The big picture: Many have been fired, rehired, fired and hired again, and are still waiting to find out how long their employment could last.
- It's the very opposite of efficiency or productivity, according to workers.
Zoom in: One employee at the Consumer Financial Protection Bureau has been fired twice and had it reversed twice. They spoke on the condition of anonymity for fear of retaliation at work, where things are tenuous.
- This worker has been speaking to Axios since February, after the Trump administration ordered the agency to stop all work.
- They were terminated the first time then, one of tens of thousands of "probationary" employees who were let go across agencies.
- "It's been pretty exhausting dealing with everything," they said.

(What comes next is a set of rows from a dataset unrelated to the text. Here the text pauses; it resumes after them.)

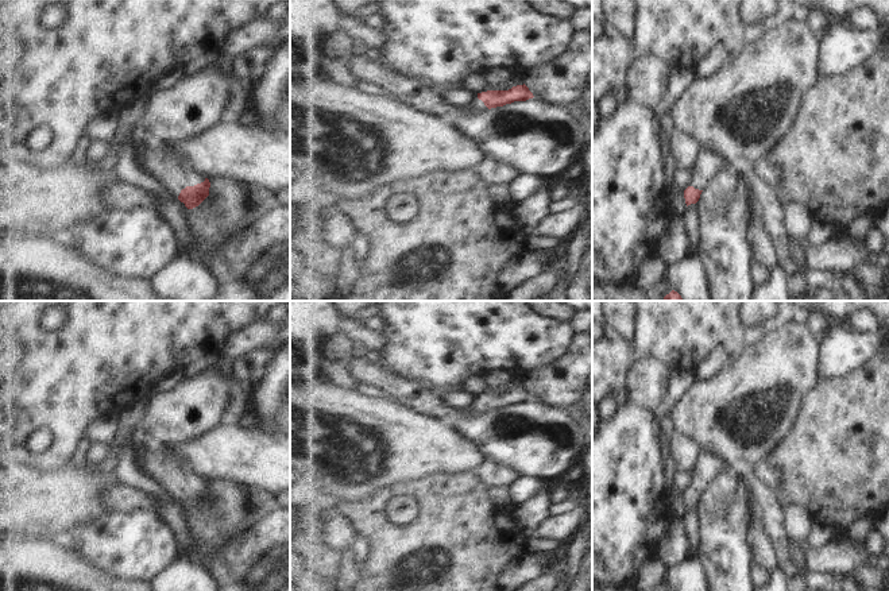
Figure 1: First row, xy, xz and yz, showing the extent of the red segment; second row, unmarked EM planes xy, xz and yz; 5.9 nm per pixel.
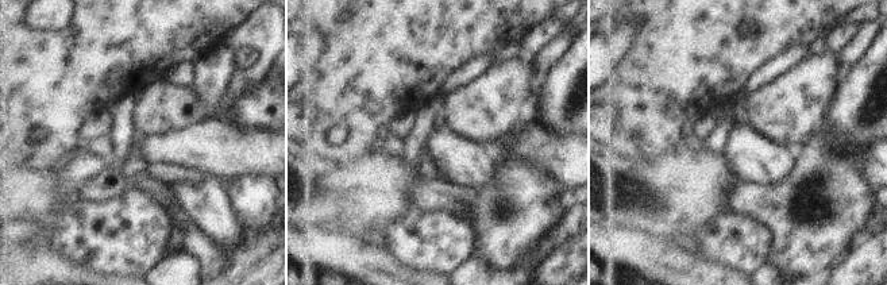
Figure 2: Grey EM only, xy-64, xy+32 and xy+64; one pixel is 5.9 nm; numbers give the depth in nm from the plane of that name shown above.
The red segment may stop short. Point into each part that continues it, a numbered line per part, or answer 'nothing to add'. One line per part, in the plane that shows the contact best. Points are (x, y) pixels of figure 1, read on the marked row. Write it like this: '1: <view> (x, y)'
1: xy (171, 170)

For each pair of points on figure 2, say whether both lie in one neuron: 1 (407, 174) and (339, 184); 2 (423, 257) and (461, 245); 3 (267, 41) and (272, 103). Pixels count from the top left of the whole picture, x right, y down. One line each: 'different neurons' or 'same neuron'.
1: same neuron
2: same neuron
3: different neurons

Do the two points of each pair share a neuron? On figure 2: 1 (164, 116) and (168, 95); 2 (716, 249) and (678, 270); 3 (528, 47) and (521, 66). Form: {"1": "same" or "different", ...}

What happened: The first firing was a sloppy process, done through a form letter that didn't even include this person's name. Pay and benefits were cut immediately. There was a particularly stressful period where there was no health insurance for their entire family, all covered under their plan.
- About a month later, after a federal judge ruled the probationary firings were illegal, they were reinstated and ultimately received six weeks' back pay for the time away. And it was inefficient, taking three weeks for this remote employee to get all equipment back up and running.
- Just a couple weeks after that, almost all employees at the CFPB received reduction-in-force notices. They were all fired in the RIF, part of the White House's effort to drastically scale back the federal workforce.
- They were given one day before their computer access was shut off. Then that same week, thanks to another court case, the RIF was rescinded.
Things are not back to normal now. There is not a lot of actual work to be done at the CFPB these days as leadership has put a stop to much of it.
- "We're all sweating now that we're just going to be terminated outright again," this worker said.
Zoom out: Being fired and rehired multiple times is unusual, but it does happen in the private sector.
- "It's disorienting," said Kevin Delaney, cofounder of Charter, a future-of-work startup. Back in the 1990s, working in television, he was fired and rehired multiple times. "After that I was probably less naive about what employment means in a company."
- Getting fired is already destabilizing and emotionally intense. For it to happen several times in a short period is even rougher to navigate.
The bottom line: Putting workers in a state of high anxiety was a stated goal of Russell Vought, who is now acting head of the CFPB.
- "We want the bureaucrats to be traumatically affected," Vought said in a speech last year, first reported by ProPublica.
- "When they wake up in the morning, we want them to not want to go to work," he said. "We want to put them in trauma."